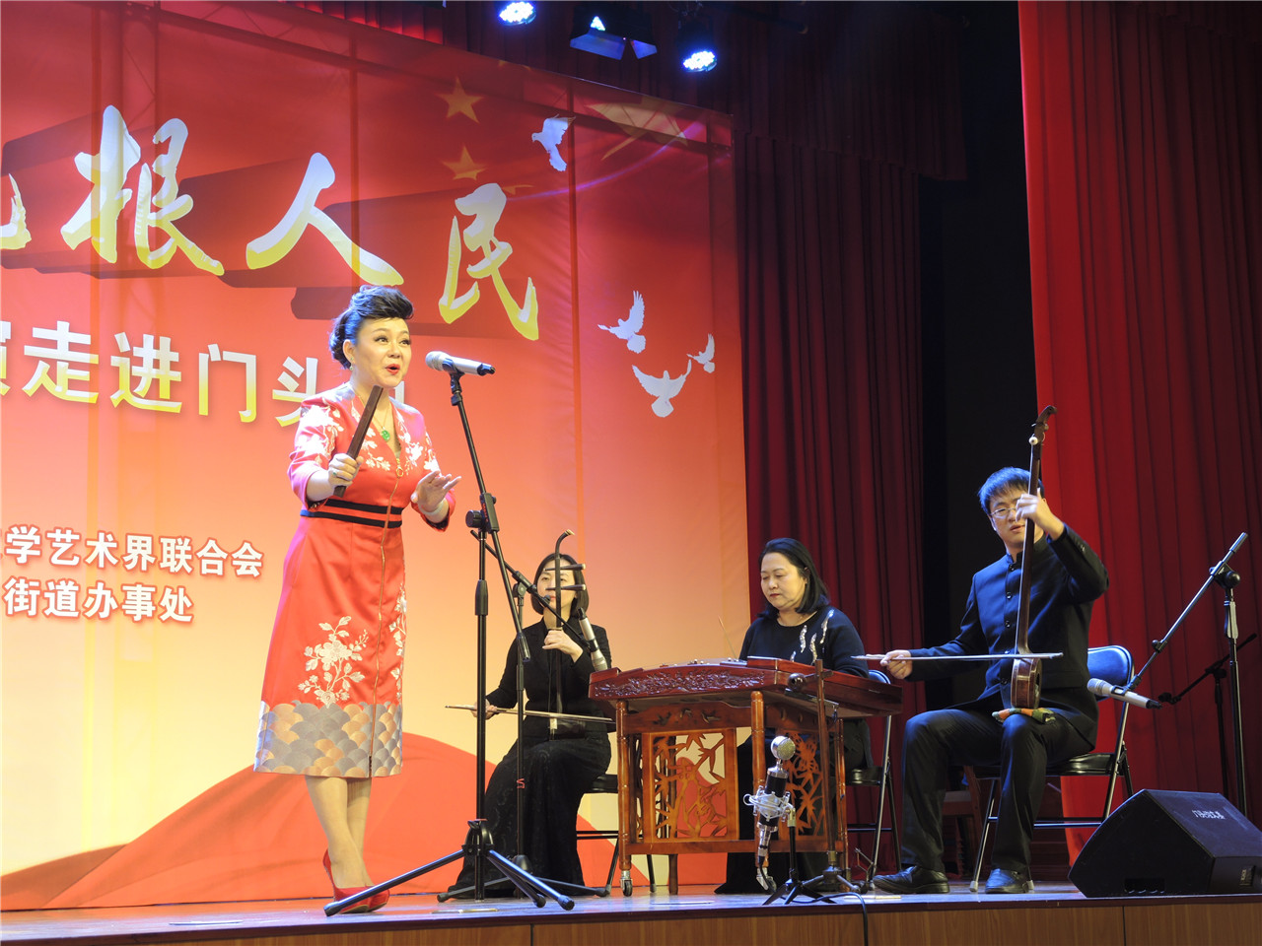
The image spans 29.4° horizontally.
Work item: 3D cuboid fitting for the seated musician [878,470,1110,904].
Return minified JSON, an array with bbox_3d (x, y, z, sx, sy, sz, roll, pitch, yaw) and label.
---
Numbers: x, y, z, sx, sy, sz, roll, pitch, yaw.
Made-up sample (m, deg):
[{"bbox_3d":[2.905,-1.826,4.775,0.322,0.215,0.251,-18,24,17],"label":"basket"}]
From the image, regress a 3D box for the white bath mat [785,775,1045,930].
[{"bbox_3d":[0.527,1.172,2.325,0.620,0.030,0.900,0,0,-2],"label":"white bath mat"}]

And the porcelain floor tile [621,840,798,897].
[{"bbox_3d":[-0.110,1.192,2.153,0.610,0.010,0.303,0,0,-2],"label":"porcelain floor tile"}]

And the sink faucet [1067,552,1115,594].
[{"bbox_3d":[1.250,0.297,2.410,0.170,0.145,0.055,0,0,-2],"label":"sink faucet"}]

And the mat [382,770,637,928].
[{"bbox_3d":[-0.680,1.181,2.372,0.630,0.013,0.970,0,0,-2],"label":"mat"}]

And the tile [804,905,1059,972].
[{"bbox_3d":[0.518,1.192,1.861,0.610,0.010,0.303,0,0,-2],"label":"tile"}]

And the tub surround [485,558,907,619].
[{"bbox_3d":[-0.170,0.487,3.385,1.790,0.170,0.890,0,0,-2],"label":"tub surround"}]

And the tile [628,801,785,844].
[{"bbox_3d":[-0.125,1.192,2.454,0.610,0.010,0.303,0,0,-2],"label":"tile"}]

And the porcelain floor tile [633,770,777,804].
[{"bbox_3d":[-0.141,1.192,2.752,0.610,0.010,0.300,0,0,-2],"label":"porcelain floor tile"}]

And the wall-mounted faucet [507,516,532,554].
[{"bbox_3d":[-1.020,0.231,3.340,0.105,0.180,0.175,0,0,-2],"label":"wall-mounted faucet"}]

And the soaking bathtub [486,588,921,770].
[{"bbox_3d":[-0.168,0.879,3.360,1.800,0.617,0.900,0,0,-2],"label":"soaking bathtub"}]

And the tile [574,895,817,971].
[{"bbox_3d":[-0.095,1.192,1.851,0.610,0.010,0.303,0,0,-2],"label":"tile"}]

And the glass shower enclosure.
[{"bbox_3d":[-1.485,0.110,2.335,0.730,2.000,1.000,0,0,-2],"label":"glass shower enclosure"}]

◆ Problem description ◆
The reply should consist solely of the lines above from the one that has "The image spans 29.4° horizontally." through the one that has "Return minified JSON, an", reproduced exactly.

◆ Response ◆
The image spans 29.4° horizontally.
Work item: 3D cuboid fitting for the seated musician [878,470,1110,904].
Return minified JSON, an array with bbox_3d (x, y, z, sx, sy, sz, roll, pitch, yaw) and label.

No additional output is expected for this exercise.